Dataset records >>

- - -

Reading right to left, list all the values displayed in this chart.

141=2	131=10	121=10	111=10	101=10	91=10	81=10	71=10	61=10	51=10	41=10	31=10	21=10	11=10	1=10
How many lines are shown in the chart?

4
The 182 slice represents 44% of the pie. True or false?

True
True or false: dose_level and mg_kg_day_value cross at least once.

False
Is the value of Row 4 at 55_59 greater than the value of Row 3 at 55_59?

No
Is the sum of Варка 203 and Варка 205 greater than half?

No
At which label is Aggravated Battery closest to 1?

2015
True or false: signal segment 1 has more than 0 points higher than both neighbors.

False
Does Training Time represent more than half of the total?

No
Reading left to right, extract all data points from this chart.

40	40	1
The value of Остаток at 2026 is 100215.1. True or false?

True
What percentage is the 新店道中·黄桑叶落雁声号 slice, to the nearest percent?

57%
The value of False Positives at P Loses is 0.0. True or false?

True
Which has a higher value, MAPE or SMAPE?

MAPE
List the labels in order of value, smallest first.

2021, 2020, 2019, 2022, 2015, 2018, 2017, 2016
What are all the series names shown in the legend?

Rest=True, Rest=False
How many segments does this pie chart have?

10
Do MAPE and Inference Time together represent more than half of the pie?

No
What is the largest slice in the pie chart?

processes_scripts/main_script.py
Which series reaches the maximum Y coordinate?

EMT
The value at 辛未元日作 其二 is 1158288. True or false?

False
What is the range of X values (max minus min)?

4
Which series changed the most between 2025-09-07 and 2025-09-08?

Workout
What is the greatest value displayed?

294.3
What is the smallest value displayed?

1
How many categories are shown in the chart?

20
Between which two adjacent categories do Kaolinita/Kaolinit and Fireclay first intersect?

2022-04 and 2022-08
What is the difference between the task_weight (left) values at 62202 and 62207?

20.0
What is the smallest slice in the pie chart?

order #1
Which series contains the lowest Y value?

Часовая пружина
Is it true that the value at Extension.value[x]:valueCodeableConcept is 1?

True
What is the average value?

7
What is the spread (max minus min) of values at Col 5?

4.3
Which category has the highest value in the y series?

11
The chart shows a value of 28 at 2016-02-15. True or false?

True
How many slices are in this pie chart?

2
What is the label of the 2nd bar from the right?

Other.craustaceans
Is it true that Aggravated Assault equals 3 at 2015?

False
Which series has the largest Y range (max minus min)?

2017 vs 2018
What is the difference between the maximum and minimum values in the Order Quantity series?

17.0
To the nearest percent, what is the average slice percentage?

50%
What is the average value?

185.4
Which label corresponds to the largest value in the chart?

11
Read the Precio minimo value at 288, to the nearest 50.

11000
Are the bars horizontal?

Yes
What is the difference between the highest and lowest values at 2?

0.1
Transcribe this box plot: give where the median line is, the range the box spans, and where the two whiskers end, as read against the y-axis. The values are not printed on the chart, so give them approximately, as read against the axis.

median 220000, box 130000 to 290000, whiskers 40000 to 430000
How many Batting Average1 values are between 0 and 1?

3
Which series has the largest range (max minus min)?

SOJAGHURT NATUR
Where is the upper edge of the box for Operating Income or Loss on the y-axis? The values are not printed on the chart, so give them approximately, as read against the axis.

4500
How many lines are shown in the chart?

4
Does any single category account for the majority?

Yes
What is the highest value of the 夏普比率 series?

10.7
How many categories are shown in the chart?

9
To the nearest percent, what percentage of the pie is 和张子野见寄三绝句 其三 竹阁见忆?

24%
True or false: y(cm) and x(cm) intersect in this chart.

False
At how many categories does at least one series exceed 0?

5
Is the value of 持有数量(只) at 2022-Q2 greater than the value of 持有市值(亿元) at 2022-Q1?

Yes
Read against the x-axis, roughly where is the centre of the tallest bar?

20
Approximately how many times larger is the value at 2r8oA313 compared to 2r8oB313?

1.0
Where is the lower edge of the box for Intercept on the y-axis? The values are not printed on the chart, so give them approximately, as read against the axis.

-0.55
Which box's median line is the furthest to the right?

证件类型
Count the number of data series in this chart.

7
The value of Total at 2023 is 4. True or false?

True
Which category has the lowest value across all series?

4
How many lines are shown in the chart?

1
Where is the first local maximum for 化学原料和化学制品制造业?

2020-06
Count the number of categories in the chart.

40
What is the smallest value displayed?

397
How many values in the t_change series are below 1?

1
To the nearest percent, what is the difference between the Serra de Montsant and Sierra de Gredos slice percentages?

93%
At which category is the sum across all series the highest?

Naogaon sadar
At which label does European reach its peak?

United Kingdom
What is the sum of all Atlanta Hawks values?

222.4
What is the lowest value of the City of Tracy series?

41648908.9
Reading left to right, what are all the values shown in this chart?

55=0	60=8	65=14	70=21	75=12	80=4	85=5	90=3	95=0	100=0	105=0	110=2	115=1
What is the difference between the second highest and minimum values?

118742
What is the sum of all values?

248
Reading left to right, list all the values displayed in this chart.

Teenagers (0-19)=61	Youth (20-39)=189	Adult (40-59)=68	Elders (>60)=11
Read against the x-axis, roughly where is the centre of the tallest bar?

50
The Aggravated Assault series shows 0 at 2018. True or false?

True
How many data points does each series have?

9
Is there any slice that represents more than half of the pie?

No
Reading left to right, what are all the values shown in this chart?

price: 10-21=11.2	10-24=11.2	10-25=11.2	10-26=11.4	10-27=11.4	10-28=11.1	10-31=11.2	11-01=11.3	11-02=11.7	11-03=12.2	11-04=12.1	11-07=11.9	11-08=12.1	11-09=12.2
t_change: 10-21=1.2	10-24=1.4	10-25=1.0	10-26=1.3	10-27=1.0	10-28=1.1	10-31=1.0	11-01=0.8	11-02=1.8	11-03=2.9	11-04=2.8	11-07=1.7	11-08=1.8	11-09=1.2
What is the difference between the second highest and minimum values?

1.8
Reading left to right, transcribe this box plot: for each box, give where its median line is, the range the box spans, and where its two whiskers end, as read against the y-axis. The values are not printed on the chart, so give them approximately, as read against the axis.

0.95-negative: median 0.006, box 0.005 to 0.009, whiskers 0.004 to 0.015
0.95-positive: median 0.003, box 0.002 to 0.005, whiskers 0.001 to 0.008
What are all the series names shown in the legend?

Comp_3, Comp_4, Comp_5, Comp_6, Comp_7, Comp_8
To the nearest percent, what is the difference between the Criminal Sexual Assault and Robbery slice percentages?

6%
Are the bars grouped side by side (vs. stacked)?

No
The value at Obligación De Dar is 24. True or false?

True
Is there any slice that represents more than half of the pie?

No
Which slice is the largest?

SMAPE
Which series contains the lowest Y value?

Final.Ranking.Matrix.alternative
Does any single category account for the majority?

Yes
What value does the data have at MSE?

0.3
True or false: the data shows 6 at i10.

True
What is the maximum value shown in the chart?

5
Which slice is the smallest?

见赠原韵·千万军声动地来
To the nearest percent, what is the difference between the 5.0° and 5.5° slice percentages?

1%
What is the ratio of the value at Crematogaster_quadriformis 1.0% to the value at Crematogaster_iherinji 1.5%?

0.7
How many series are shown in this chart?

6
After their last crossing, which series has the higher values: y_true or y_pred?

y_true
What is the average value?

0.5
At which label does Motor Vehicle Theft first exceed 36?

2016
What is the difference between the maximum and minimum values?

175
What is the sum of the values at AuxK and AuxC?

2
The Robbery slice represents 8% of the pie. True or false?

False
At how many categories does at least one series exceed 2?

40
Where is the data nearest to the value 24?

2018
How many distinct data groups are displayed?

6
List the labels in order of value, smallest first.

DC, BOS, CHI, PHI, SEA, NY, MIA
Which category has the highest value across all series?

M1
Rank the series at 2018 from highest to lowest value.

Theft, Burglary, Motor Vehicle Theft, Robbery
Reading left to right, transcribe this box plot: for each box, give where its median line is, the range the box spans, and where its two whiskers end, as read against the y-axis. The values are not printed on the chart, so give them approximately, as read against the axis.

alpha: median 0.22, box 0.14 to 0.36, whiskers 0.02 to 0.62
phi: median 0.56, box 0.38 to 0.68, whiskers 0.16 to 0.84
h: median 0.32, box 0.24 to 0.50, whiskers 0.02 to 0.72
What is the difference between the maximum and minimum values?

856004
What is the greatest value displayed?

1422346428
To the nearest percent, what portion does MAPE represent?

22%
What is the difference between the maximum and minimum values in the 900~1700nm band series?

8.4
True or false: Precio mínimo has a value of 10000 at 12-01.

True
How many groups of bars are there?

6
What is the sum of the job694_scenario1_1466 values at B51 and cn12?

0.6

- - -

WHAT YOU SHOULD DO >> Which lines in the material above contain the string "exceed"? Show every one of them, counting a match only when the case is the same.

ANSWER FOR THE TASK >>
At how many categories does at least one series exceed 0?
At which label does Motor Vehicle Theft first exceed 36?
At how many categories does at least one series exceed 2?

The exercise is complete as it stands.